MORE a little later perhaps….after docs give some feedback…
umang
Forteenth fatwa from my side
“Stop fleecing your patient for god sake they are poor human beings”
subra
umang
you have a choice go to a different doc. Why crib? India is a free market..you can change your doc, medicine, hospital, ….do not crib.
Joseph
Hi sir,
I personally believe that a higher proportion of income must be in non attachable assets due to increased litigation compensation. Your views please.
Joseph
MPSingh
I wonder what else the experts should be discussing apart from the above in the Investor Education camps, for which perhaps fat fee is charged.
Dr. Basudev Tewari
Thanks sir for the wonderful financial ‘do and avoid’ summaries. Perhaps 3 things need to be added:
1 Decrease your love for real estate
2 Do not try to pile up black money and pay tax
3 Minimise your ego as much as possible regarding ‘I know everything about finance management’ as well as ‘leading upper class lifestyle’
Sreekanth
Subra: It’s not as easy as you said to change doctor! That’s possible in a case of common cold or viral fever only. Most of the patients do not have time to think about which doctor is honest and then join their family member in the hospital. Accidents, emergencies, reachability all play vital role.
subra
look Sreekanth it is a free market. So you can have Tea in the footpath for Rs. 10 a cup or in the Taj Hotel @ Rs.800 a cup. You cannot have a cup of tea in the Taj for Rs. 10 – that combination does not work. If you are so lazy that you will not do research on the doc or on the hospital, it is fair that you pay a higher price than the guy who did research. That is exactly how the free market works. It rewards efforts.
chaitanya
Hi Subra, Although you are right that this is a free market. It’s difficult when you spend 5-6Lacks and then think of changing doctor. Seeing someone suffer from a distance & then experiencing are two different things. Also most people do not have resources to keep up that pace. Unless salaries are 2 crores etc.
cashCowOfNation
@subra
free market or not – there is no denying the fact that most doctors are extremely unethical – they fleece patients at every conceivable opportunity, and they have amazing ability at creating those opportunities.

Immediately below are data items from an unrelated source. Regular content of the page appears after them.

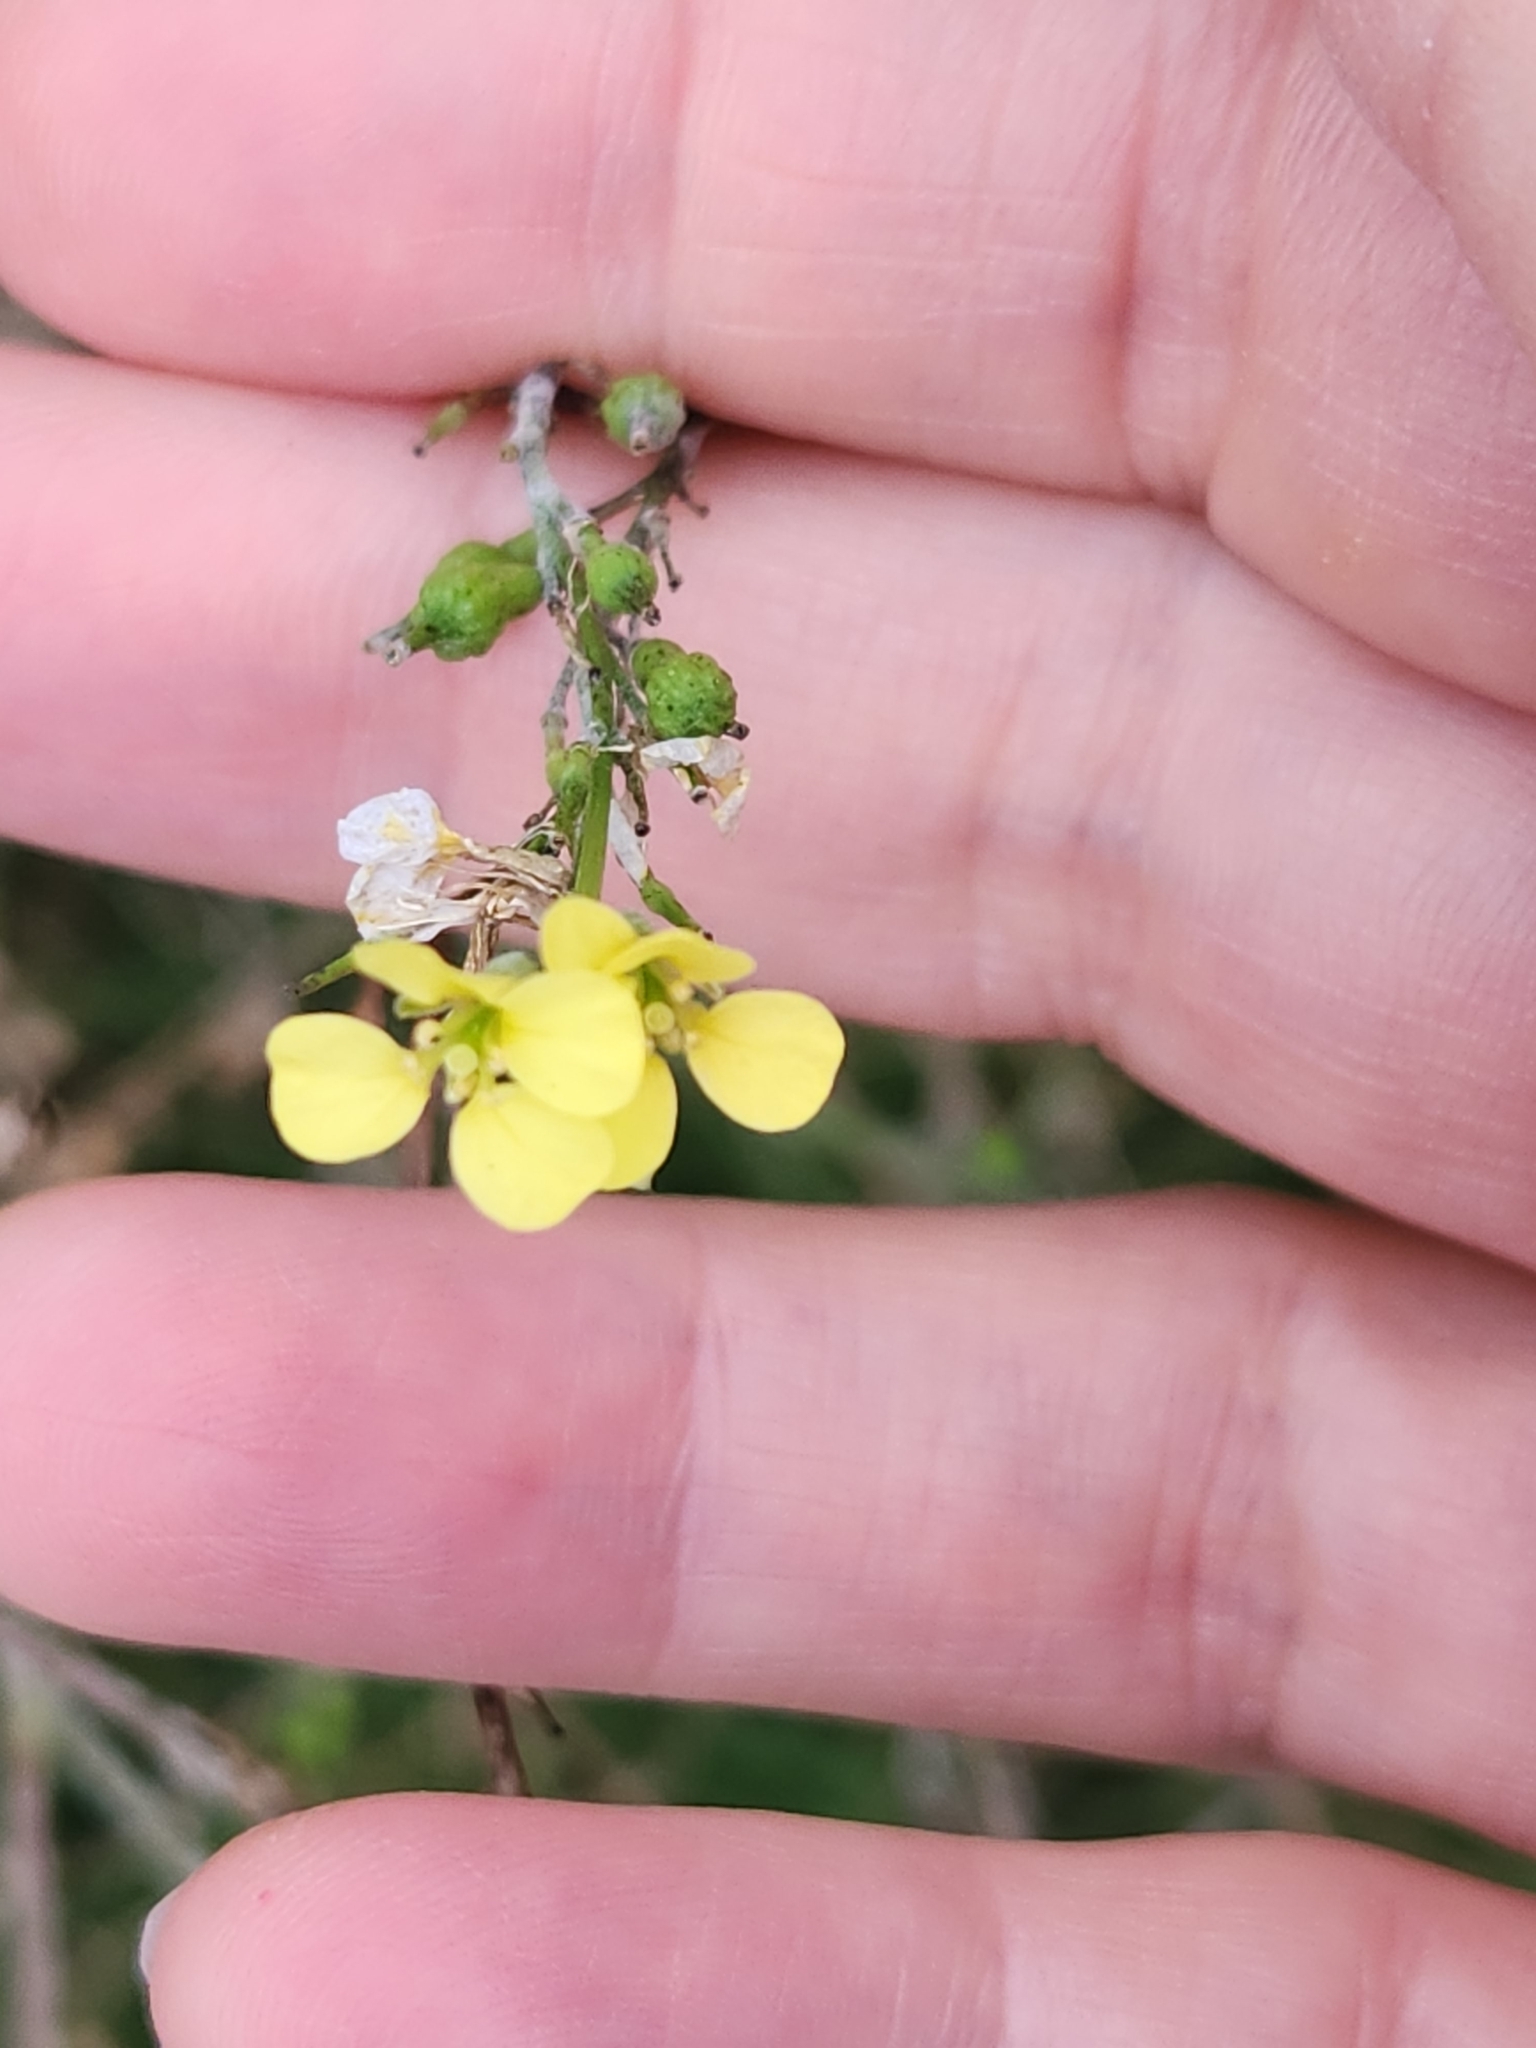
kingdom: Plantae
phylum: Tracheophyta
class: Magnoliopsida
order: Brassicales
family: Brassicaceae
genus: Rapistrum
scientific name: Rapistrum rugosum
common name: Annual bastardcabbage
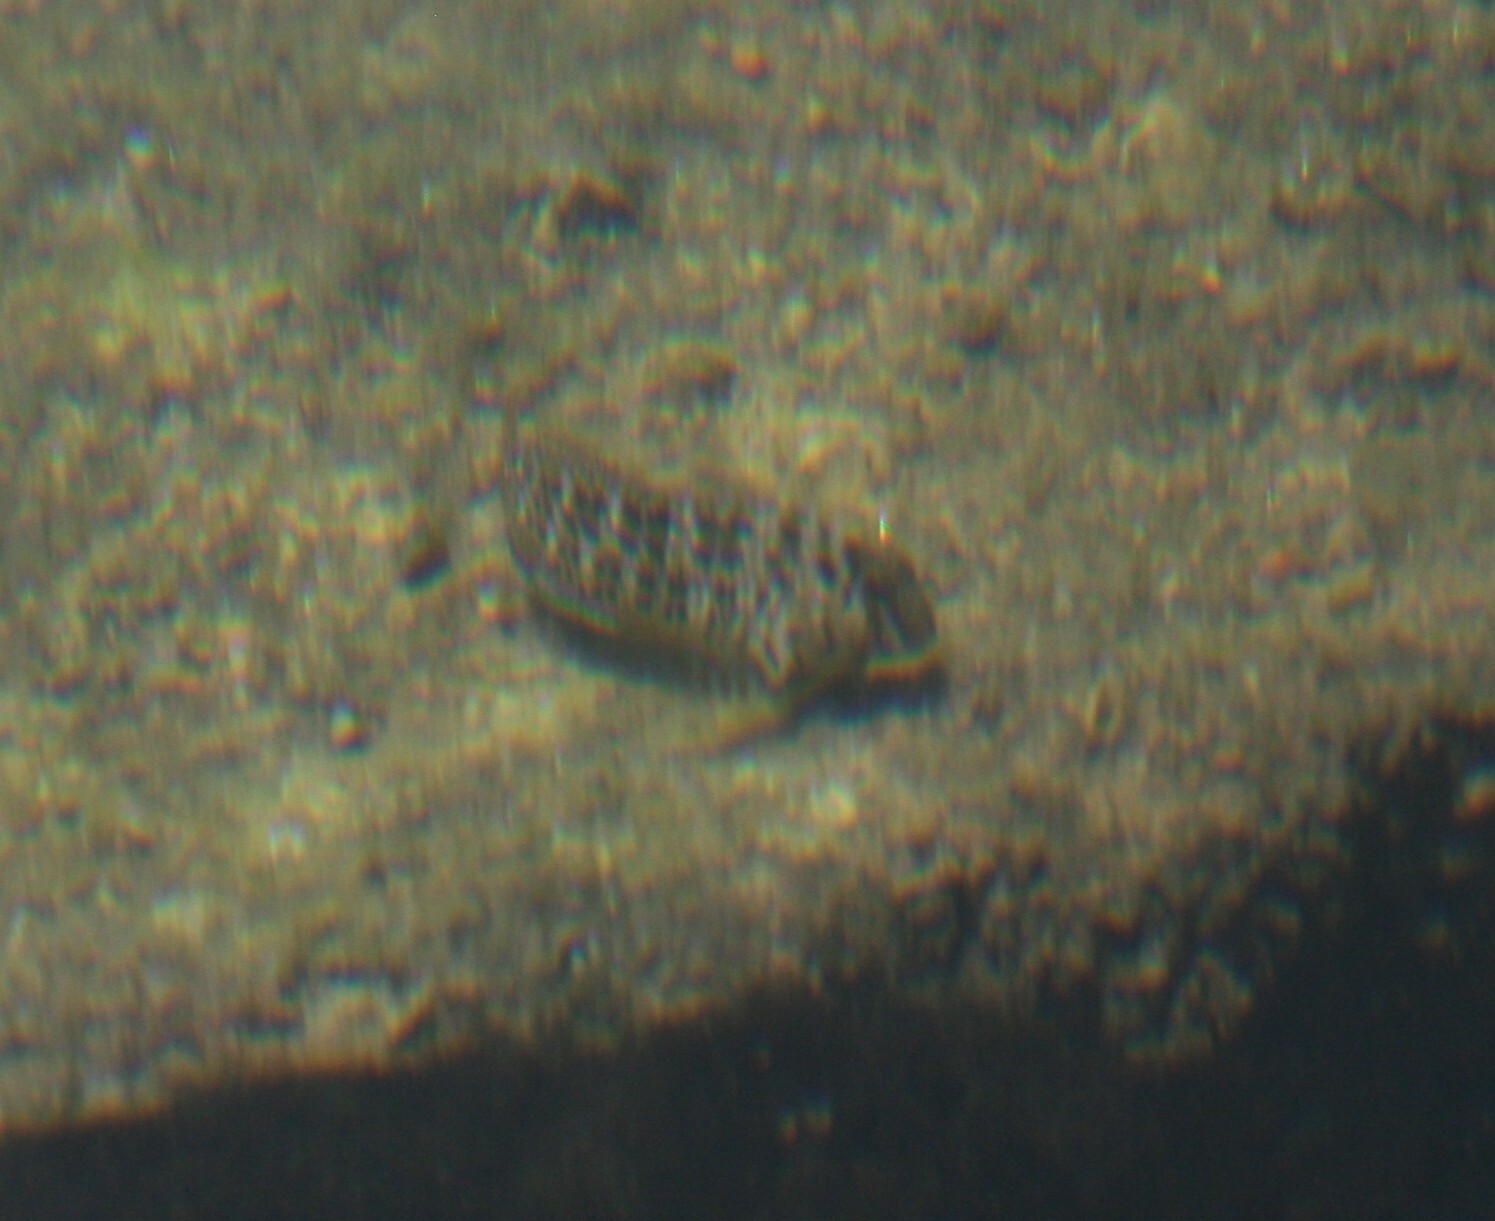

There is a good reason that hardly anybody who have interacted with doctors as patients look at doctors with empathy/sympathy/good faith.
Unfortunately, almost all doctors are nothing but salesmen of pharma companies – and like most salesmen, they DO NOT have the best interest of the buyer/patient.
ddshah
Subra Sir, the most imp fatwa is … never forget to read Subramoney … because this is like – subra’s post (apple) a day keeps financial illness away?
subra
Doctors fleece? what about the Sales Head of a Life insurance company on a salary of Rs. 1 crore + esop? Is he creating value by mis-selling ULIP?